● **TASK INSTRUCTIONS**: Retype the lines of the entries below, starting at the line containing "family: Agamidae" and ending with the last line of the entries.

• • • •

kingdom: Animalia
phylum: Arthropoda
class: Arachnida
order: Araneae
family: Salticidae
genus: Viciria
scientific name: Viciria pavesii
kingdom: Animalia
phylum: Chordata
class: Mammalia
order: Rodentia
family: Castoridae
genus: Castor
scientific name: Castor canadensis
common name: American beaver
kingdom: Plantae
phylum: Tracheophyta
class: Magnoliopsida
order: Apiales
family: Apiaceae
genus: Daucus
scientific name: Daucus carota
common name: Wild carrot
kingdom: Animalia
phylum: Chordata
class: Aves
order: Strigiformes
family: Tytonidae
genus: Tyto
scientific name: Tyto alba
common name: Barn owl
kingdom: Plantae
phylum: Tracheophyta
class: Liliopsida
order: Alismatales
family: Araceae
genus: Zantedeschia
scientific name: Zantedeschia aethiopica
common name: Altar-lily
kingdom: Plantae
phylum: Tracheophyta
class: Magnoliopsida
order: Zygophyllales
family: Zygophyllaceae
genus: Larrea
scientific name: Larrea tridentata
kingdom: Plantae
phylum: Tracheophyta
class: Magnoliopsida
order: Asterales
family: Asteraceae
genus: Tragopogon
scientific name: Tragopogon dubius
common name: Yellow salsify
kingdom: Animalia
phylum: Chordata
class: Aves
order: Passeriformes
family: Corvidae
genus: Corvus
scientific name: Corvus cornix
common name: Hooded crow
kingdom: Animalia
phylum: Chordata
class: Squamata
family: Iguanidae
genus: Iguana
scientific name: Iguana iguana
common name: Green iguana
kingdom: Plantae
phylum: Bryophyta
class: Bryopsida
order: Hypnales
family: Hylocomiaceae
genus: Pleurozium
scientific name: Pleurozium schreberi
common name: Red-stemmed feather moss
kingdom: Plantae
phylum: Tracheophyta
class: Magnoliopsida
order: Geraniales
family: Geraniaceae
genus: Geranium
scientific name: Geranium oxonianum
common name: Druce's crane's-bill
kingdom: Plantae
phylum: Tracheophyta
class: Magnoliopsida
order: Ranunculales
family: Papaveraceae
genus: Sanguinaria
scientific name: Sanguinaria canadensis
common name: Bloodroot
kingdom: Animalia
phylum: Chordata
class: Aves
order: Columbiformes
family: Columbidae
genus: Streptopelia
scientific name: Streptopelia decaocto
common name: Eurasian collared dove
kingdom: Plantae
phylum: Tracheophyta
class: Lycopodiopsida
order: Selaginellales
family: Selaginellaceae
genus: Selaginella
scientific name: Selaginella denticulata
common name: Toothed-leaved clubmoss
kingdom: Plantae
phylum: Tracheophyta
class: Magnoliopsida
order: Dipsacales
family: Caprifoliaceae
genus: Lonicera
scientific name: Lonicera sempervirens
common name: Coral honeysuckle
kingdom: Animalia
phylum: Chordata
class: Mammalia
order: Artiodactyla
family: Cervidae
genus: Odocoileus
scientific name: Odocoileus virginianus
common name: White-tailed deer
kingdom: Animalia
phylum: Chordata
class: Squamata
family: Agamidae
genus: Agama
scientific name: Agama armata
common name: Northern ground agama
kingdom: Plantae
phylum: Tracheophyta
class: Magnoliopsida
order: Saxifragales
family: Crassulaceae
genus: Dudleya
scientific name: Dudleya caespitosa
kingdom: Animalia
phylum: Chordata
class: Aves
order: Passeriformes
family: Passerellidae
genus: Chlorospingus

• • • •

● **THE SOLUTION**:
family: Agamidae
genus: Agama
scientific name: Agama armata
common name: Northern ground agama
kingdom: Plantae
phylum: Tracheophyta
class: Magnoliopsida
order: Saxifragales
family: Crassulaceae
genus: Dudleya
scientific name: Dudleya caespitosa
kingdom: Animalia
phylum: Chordata
class: Aves
order: Passeriformes
family: Passerellidae
genus: Chlorospingus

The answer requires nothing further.